France Telecom, Part 2: Little Boxes, All The Same
So we mentioned Liveboxes. The box contains an ADSL modem, a four-port Ethernet/WLAN router, and some other stuff running on its kernel. Specifically, there's a socket for a standard PSTN handset, so you can use FT's carrier-VoIP service, and a Bluetooth radio so you can walk about with the same service. There's also an IPTV client, so you can watch FT's TV.
Now, I don't know what's actually driving the thing - but many of these boxes have a real operating system, usually a small Linux distro. (Note that if you want to DIY, there's a Linux available for the Linksys WRT54G router.) A lot of them can be remotely managed by a system administrator over the Internet - something which has already had embarrassing consequences for at least one ISP, whose CPEs shipped with the default passwords set and were promptly hacked.
This has all been a little techie by Telco2.0 standards so far.

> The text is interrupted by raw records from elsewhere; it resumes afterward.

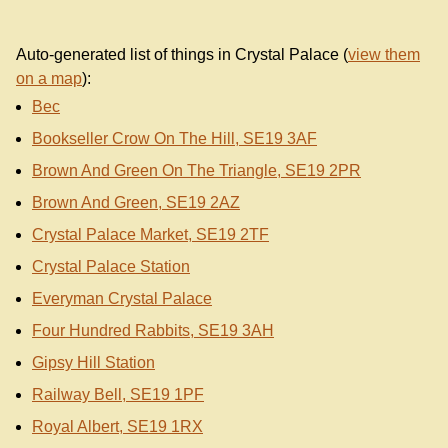
Auto-generated list of things in Crystal Palace (
view them
on a map
):
Bec
Bookseller Crow On The Hill, SE19 3AF
Brown And Green On The Triangle, SE19 2PR
Brown And Green, SE19 2AZ
Crystal Palace Market, SE19 2TF
Crystal Palace Station
Everyman Crystal Palace
Four Hundred Rabbits, SE19 3AH
Gipsy Hill Station
Railway Bell, SE19 1PF
Royal Albert, SE19 1RX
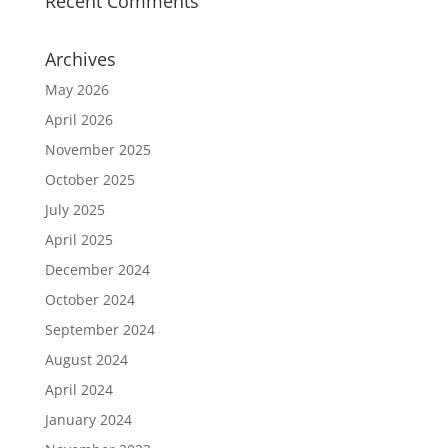
Recent Comments
Archives
May 2026
April 2026
November 2025
October 2025
July 2025
April 2025
December 2024
October 2024
September 2024
August 2024
April 2024
January 2024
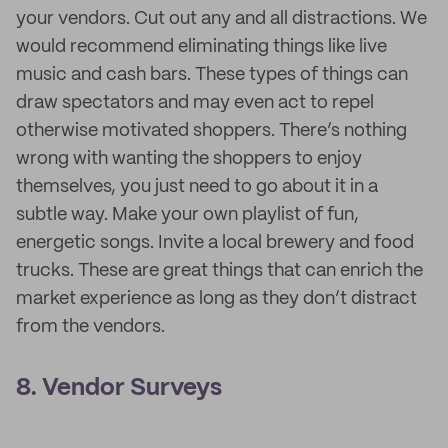
your vendors. Cut out any and all distractions. We
would recommend eliminating things like live
music and cash bars. These types of things can
draw spectators and may even act to repel
otherwise motivated shoppers. There’s nothing
wrong with wanting the shoppers to enjoy
themselves, you just need to go about it in a
subtle way. Make your own playlist of fun,
energetic songs. Invite a local brewery and food
trucks. These are great things that can enrich the
market experience as long as they don’t distract
from the vendors.
8. Vendor Surveys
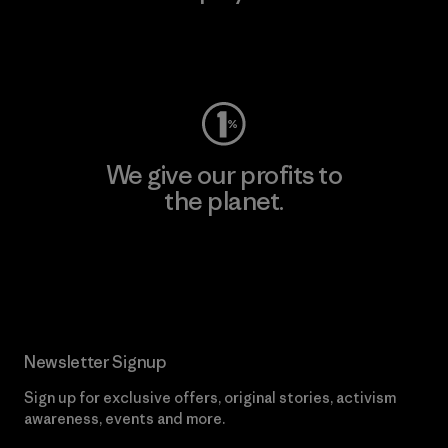
Visit Worn Wear
We give our profits to
the planet.
Read Our Commitment
Newsletter Signup
Sign up for exclusive offers, original stories, activism
awareness, events and more.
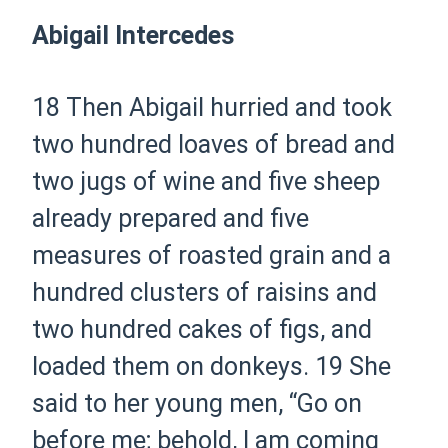
Abigail Intercedes
18 Then Abigail hurried and took
two hundred loaves of bread and
two jugs of wine and five sheep
already prepared and five
measures of roasted grain and a
hundred clusters of raisins and
two hundred cakes of figs, and
loaded them on donkeys.
19 She
said to her young men, “Go on
before me; behold, I am coming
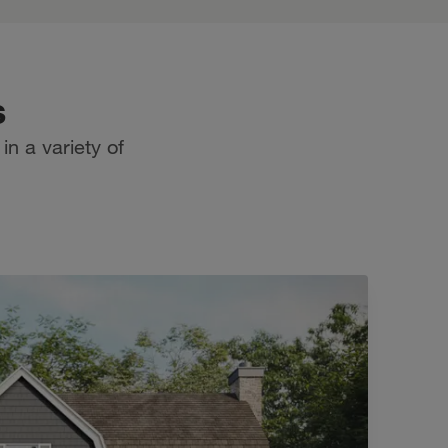
s
n a variety of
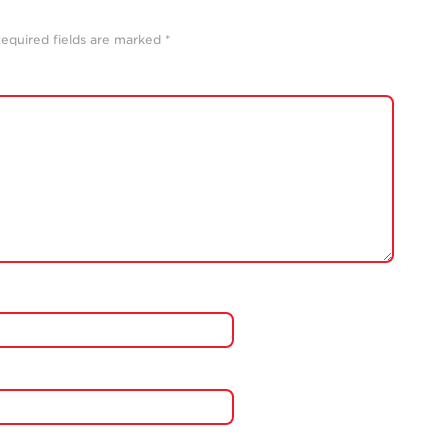
equired fields are marked
*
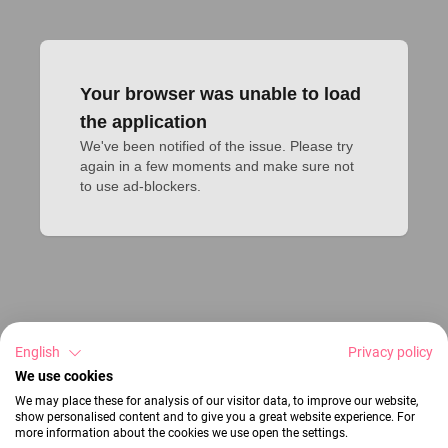
Your browser was unable to load
the application
We've been notified of the issue. Please try 
again in a few moments and make sure not 
to use ad-blockers.
English
Privacy policy
We use cookies
We may place these for analysis of our visitor data, to improve our website,
show personalised content and to give you a great website experience. For
more information about the cookies we use open the settings.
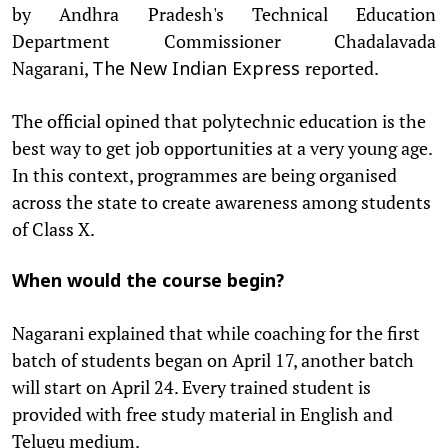
by Andhra Pradesh's Technical Education
Department Commissioner Chadalavada
Nagarani,
reported.
The
New Indian Express
The official opined that polytechnic education is the
best way to get job opportunities at a very young age.
In this context, programmes are being organised
across the state to create awareness among students
of Class X.
When would the course begin?
Nagarani explained that while coaching for the first
batch of students began on April 17, another batch
will start on April 24. Every trained student is
provided with free study material in English and
Telugu medium.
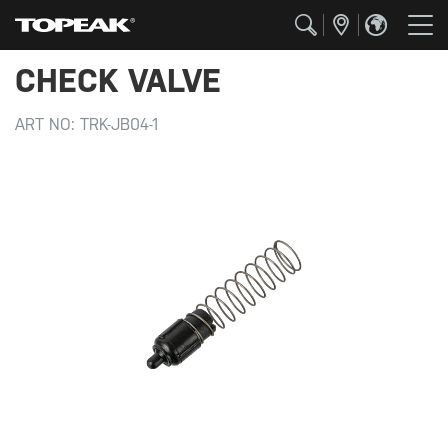
CHECK VALVE
ART NO:
TRK-JB04-1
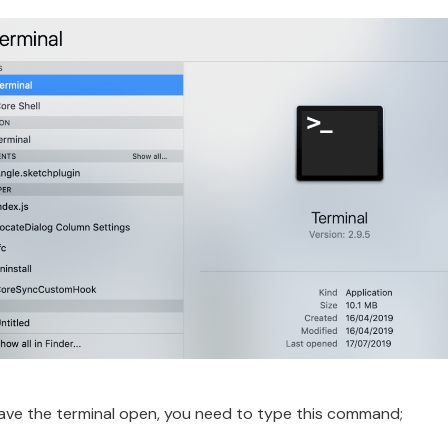
ve the terminal open, you need to type this command;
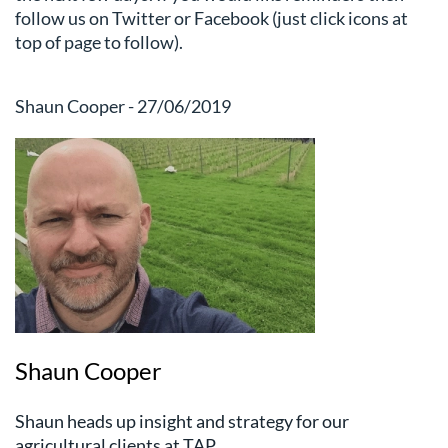
follow us on Twitter or Facebook (just click icons at
top of page to follow).
Shaun Cooper - 27/06/2019
Shaun Cooper
Shaun heads up insight and strategy for our
agricultural clients at TAP.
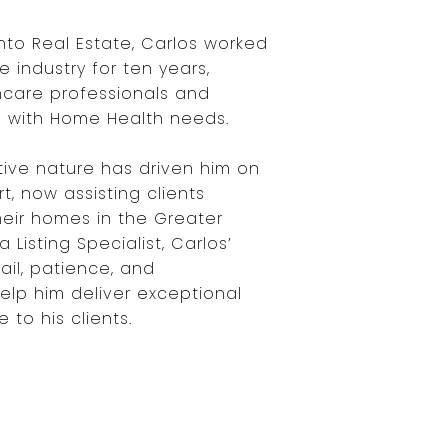
nto Real Estate, Carlos worked
e industry for ten years,
thcare professionals and
rs with Home Health needs.
tive nature has driven him on
t, now assisting clients
their homes in the Greater
 Listing Specialist, Carlos’
ail, patience, and
elp him deliver exceptional
 to his clients.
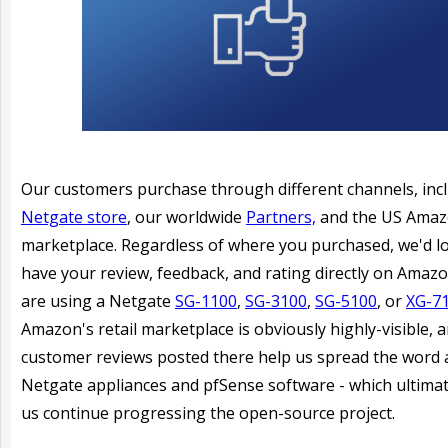
Our customers purchase through different channels, inc
Netgate store
, our worldwide
Partners,
and the US Ama
marketplace. Regardless of where you purchased, we'd l
have your review, feedback, and rating directly on Amazo
are using a Netgate
SG-1100
,
SG-3100
,
SG-5100
, or
XG-7
Amazon's retail marketplace is obviously highly-visible, 
customer reviews posted there help us spread the word
Netgate appliances and pfSense software - which ultimat
us continue progressing the open-source project.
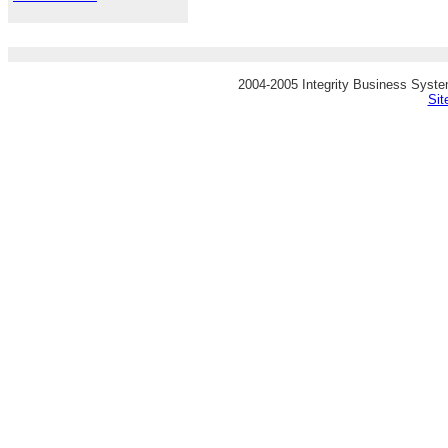
2004-2005 Integrity Business System
Si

But here is the vital upshot: this is what a platform for new services looks like. Once you have a little box in the customer's living room with an IP address, a general-purpose OS, and remote admin access, you're in a position to come up with new ideas and get them out to the market very quickly indeed.
For example, as well as TV, WLAN, and VoIP, you can do femtocells and/or UMA. You can include a chunk of local storage and give it media-centre functions - for example, you could distribute heavy content like video during the night when the network is under-utilised, "peak-shaving" as the electrical engineers call it. Or, alternatively, you could ship the boxes with a ton of video on board and just top them up remotely.
You could give it Slingbox-like functionality; making the data (and services) on the box available remotely over the Internet. If you do that, you could also include digital home and e-health functions on it. But here, though, is the scary bit; why doesn't France Telecom sell the boxes to non-France Telecom customers? Boxes like these are a powerful tool for building a virtual integrated carrier on top of someone else's network.
In fact, it's a way of becoming your own telco. If you have something slightly smarter than a WRT54, and a large external hard drive, and a WLAN/cellular handet, you're on your way. It could hold your collection of music and video, and perhaps run a P2P client application all the time. It could permit you to get at that stuff remotely. It could also run a SIP proxy, if you don't want to use GrandCentral or some other hosted service.
Actually, you don't need anything smarter than a WRT54 for that. I checked; there's already both a pure SIP proxy and a version of Asterisk for it, as well as a filesystem.
How long before Sony or Nokia ships it?